Shoe Carnival (SCVL) Reports Impressive Q2 Growth

Shoe Carnival, Inc. (NASDAQ: SCVL), a leading footwear and accessories retailer, has reported its second quarter fiscal 2024 results, showcasing impressive growth across various financial metrics.

In the second quarter ended August 3, 2024, the company's net sales exceeded expectations, surging 12.9% year-over-year to $332.7 million. GAAP EPS came in at $0.82, with adjusted EPS at $0.83, both surpassing the company's expectations. GAAP operating income increased by 22.0% to $30.1 million, while adjusted operating income rose by 23.7% to $30.5 million compared to the prior year.

Mark Worden, President and CEO, highlighted the company's record-breaking net sales, gross profit margin expansion, and significant market share gains. He underlined the strong back-to-school results, with comparable sales growth achieved in August, driven by the children's and athletic categories.

During the second quarter, the company's gross profit margin expanded to 36.1% while SG&A expenses decreased to 27.1% of net sales, both reflecting positive trends. The operating income totaled $30.1 million, marking a 22.0% increase versus the prior year.

Net income for the second quarter 2024 was $22.6 million, or $0.82 per diluted share, compared to $19.4 million, or $0.71 per diluted share in the second quarter of 2023. Adjusted EPS, excluding expenses related to the acquisition of Rogan's, was $0.83.

The company's merchandise inventory for the second quarter 2024 totaled $425.5 million, an increase of approximately $16.1 million versus the same period in 2023. However, fiscal 2024 year-end inventory dollars are expected to be lower by approximately $20 million, or 5%, versus fiscal 2023 year-end, excluding the impacts of the Rogan's acquisition.

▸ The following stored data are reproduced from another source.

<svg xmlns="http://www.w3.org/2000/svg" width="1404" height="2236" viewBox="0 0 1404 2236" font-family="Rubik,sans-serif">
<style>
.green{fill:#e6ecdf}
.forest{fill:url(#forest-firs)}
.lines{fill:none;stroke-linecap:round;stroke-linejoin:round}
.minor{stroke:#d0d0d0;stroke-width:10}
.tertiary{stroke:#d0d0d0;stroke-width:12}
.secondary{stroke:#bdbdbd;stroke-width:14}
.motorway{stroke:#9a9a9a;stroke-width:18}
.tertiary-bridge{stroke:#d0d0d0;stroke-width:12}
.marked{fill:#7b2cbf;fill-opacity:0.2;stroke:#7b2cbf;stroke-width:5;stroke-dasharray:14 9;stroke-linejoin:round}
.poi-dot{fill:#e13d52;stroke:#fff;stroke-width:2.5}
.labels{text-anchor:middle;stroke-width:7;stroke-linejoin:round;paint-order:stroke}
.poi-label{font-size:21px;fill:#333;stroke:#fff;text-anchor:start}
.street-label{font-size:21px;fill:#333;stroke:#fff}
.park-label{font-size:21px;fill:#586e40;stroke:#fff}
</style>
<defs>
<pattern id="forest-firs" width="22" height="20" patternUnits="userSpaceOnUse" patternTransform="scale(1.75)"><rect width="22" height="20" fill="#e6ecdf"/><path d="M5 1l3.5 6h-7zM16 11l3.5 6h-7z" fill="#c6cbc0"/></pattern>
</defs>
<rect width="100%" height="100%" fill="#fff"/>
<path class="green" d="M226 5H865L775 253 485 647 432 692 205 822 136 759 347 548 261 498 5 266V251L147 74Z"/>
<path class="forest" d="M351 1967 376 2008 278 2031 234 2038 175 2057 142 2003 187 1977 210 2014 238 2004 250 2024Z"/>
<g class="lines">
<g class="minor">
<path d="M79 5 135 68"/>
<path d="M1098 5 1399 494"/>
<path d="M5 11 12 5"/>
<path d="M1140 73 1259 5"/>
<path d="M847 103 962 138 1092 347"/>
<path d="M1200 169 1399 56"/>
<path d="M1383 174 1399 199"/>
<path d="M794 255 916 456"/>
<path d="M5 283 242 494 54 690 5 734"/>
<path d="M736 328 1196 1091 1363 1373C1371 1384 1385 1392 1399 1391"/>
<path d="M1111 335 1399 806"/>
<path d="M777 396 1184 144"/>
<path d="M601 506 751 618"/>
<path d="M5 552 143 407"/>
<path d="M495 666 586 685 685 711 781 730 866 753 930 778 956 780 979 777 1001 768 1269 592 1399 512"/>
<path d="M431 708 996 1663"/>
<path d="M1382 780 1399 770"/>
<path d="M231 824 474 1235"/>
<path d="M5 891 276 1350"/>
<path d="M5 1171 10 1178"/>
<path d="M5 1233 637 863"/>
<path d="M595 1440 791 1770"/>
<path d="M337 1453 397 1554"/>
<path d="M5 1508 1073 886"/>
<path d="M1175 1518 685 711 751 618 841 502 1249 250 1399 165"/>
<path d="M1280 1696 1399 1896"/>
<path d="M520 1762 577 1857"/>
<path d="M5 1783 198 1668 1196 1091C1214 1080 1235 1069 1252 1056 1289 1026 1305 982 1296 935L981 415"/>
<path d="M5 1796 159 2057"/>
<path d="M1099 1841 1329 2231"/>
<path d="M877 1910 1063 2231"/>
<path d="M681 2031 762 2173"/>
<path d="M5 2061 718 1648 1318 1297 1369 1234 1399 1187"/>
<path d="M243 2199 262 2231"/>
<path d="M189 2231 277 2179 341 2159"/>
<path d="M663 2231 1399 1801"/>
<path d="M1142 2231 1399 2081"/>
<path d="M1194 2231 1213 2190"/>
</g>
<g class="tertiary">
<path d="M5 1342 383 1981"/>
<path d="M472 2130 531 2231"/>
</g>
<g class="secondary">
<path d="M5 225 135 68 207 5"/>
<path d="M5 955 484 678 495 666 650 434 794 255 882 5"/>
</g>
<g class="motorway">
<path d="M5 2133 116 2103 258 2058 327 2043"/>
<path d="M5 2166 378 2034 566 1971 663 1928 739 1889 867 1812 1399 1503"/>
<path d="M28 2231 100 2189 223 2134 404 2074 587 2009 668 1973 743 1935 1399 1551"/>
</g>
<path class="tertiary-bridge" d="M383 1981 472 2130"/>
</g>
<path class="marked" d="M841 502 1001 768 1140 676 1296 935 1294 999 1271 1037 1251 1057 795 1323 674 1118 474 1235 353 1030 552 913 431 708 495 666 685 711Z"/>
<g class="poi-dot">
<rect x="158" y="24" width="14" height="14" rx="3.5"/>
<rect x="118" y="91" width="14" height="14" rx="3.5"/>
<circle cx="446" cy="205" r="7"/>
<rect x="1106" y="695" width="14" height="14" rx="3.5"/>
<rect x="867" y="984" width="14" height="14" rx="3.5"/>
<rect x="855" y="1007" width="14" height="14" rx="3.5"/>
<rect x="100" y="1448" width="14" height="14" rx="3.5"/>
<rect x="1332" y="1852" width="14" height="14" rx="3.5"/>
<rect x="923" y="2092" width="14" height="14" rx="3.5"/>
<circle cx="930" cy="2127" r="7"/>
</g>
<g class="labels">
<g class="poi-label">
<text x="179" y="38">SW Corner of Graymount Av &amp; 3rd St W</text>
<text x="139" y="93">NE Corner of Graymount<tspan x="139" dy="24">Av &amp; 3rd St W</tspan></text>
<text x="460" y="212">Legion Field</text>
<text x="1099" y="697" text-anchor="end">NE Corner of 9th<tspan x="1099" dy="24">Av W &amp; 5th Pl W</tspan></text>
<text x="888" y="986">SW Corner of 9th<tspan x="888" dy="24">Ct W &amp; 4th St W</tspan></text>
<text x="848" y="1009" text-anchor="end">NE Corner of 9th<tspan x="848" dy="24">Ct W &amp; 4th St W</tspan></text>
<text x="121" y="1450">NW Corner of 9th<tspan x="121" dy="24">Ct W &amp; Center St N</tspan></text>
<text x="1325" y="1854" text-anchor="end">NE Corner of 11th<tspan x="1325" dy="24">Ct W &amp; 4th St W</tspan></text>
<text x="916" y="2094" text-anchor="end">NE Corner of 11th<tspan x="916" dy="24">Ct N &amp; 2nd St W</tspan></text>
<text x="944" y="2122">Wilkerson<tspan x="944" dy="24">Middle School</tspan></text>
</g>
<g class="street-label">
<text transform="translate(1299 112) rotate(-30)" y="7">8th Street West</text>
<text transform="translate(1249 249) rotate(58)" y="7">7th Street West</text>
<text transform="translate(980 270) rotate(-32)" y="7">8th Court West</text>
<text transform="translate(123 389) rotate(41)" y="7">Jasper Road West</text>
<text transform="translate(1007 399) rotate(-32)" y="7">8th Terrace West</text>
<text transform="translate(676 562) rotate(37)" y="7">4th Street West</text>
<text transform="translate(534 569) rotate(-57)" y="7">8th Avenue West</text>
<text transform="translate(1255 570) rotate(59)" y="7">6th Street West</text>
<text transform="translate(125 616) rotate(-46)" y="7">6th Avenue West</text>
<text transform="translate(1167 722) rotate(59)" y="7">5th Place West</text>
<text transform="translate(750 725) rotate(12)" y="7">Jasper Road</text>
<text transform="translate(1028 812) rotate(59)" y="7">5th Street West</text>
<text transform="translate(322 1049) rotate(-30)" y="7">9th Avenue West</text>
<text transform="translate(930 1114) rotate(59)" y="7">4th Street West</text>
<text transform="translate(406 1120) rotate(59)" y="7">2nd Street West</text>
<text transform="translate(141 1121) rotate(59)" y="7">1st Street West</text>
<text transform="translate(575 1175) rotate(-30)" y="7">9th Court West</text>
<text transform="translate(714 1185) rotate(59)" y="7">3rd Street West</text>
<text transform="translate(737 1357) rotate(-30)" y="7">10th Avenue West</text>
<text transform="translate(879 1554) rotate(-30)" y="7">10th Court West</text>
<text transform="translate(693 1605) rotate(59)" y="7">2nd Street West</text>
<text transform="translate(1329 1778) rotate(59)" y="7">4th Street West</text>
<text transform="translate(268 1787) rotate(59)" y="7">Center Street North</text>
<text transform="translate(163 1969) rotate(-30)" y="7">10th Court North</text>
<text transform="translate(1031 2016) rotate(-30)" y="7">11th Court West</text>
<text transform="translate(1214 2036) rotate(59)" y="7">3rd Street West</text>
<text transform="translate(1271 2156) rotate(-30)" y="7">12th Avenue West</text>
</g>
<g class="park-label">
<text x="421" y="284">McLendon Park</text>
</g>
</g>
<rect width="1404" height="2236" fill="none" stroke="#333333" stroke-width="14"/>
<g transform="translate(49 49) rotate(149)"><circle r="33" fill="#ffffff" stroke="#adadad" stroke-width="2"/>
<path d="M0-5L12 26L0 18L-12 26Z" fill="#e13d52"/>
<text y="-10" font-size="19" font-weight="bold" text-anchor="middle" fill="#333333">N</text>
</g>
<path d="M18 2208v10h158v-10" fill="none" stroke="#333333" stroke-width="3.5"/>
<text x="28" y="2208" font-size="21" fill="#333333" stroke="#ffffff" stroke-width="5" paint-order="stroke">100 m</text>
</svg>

As of September 5, 2024, Shoe Carnival operated 430 stores, with strategic plans in place to surpass 500 stores by 2028, inclusive of organic growth and strategic M&A activity.

The company has $50 million available for future repurchases under its share repurchase program and has maintained a debt-free status for the 19th consecutive year, funding its operations and growth investments from operating cash flow.

Looking ahead, the company has increased its fiscal 2024 sales guidance range to a growth of 5% to 6%, reflecting the strong momentum seen during the back-to-school season. It also expects third quarter 2024 net sales to be approximately $320 million, with GAAP EPS of approximately $0.70.

The fiscal 2024 outlook has been revised upwards, with net sales expected to range between $1.23 billion to $1.25 billion, representing growth of 5% to 6% versus fiscal 2023. The company also adjusted its GAAP EPS range to $2.55 to $2.70 and its non-GAAP EPS to $2.60 to $2.75.